Although Ike has passed, misery will last for weeks

A home destroyed by Hurricane Ike is shown in this aerial view Monday in Crystal Beach, Texas.

? They waited nervously for the storm to arrive. They waited scared for the storm to pass. Now the thousands of victims of Hurricane Ike wait patiently for help – for food, water, ice and gasoline – along a brutalized Texas coast, where they face days and even weeks of waiting before they can go home.

Thousands streamed to supply distribution centers Monday, holding out their hands for anything that workers could offer. Many had food melting in their freezers, or had run out completely. It will be days before the power comes back on, and daily routines like grocery stores, showers and even hot meals are tough to find.

“It is what it is. I’m breathing not bleeding,” said Mark Stanfield, 58, who walked two miles to a FEMA distribution center Monday for a box of MREs, water and ice that he would have to carry back home.

Snapshots of damage were emerging everywhere: In Galveston, oil coated the water and beaches with a sheen, and residents were ordered off the beach. Dozens of burial vaults popped up out of the soggy ground, many disgorging their coffins. Several came to rest against a chain-link fence choked with garbage and trinkets left behind by mourners.

Galveston officials guessed it would be months before the island could reopen, and warned that mosquito-borne diseases could begin to spread. Cows that had escaped flooded pastures wandered around a shattered neighborhood. An elderly man was airlifted to a hospital, his body covered with hundreds of mosquito bites after his splintered home was swarmed.

“Galveston can no longer safely accommodate its population,” City Manager Steve LeBlanc said. “Quite frankly, we are reaching a health crisis for people who remain on the island.”
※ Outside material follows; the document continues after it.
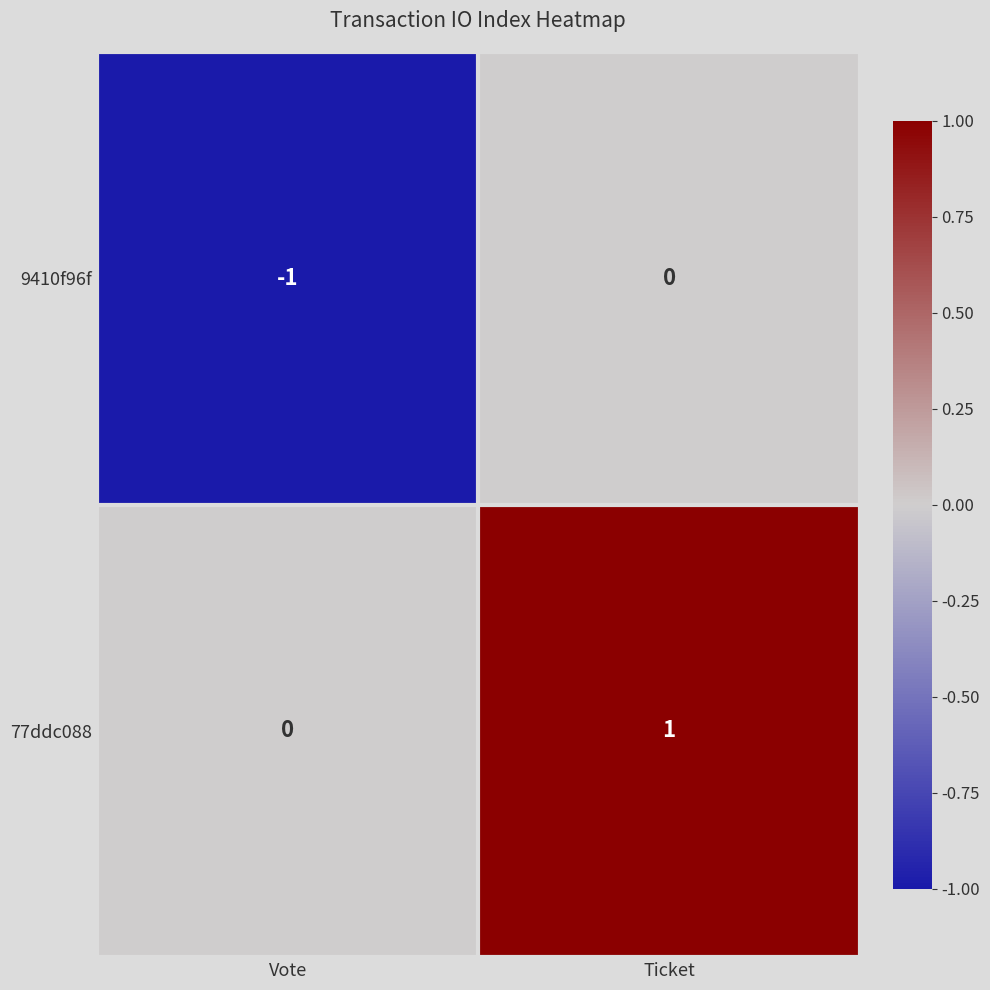

Which label corresponds to the largest value in the chart?

Ticket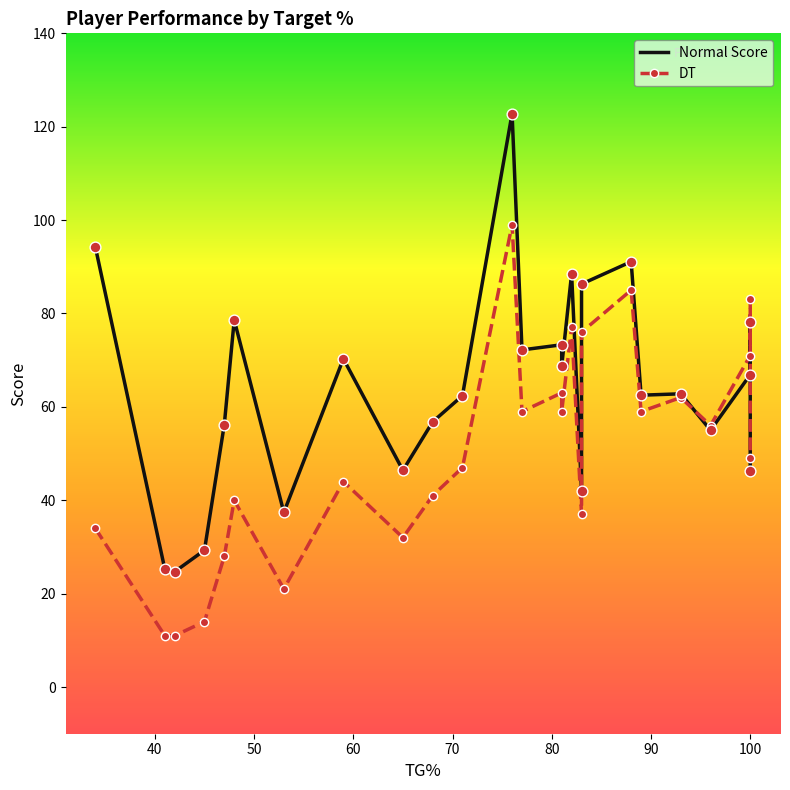

Which series has the largest total across all categories?

Normal Score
There were also signs of progress. Houston assistant fire chief Rick Flanagan said emergency calls dropped dramatically Monday afternoon. Houston mayor Bill White rescinded a mandate to boil water, citing tests that found no widespread contamination. White also said residents of the Clear Lake area, which was under a mandatory evacuation order, could safely return home.

In San Antonio and Austin, thousands streamed into 284 shelters set up by the state. As local officials sternly warned it wasn’t safe to come home, many wondered how long they would be there, how they would pay for meals, and what was happening to their families.

More than 1,300 people, who had spent several nights at Houston’s George R. Brown Convention Center, complained that they could not get information about how to find food and clean clothes.

Texas Gov. Rick Perry urged people to be patient, calling rescue workers “heroes” who were doing their best.

“Here are the facts: You never are going to get ice and water into an area that’s been impacted like this hurricane,” Perry said after touring damaged towns. “It’s just not going to get in fast enough. I know there are a lot of frustrated people out there.”

At a shopping center in Houston, honking motorists in a line of cars stretching for more than a mile advanced quickly to the front, as if in a fast food drive-in, as some 15 Texas National Guardsmen rushed to load crates of food, ice, drinks and other non-perishable supplies into the trunks of the autos.

Search-and-rescue teams worried that the worst devastation has yet to be found.

In Texas, rescue crews were still going door-to-door in the hardest-hit neighborhoods, looking for the dead and alive, and the days after the storm were proving to be riddled with their own dangers. At least three people were found dead of carbon monoxide poisoning after using generators.

A team of 115 searchers flew into Bolivar Peninsula, the last unexplored part of the Texas coast, and feared they would find more dead. They saw homes that were splintered or completely washed away in the beachfront community.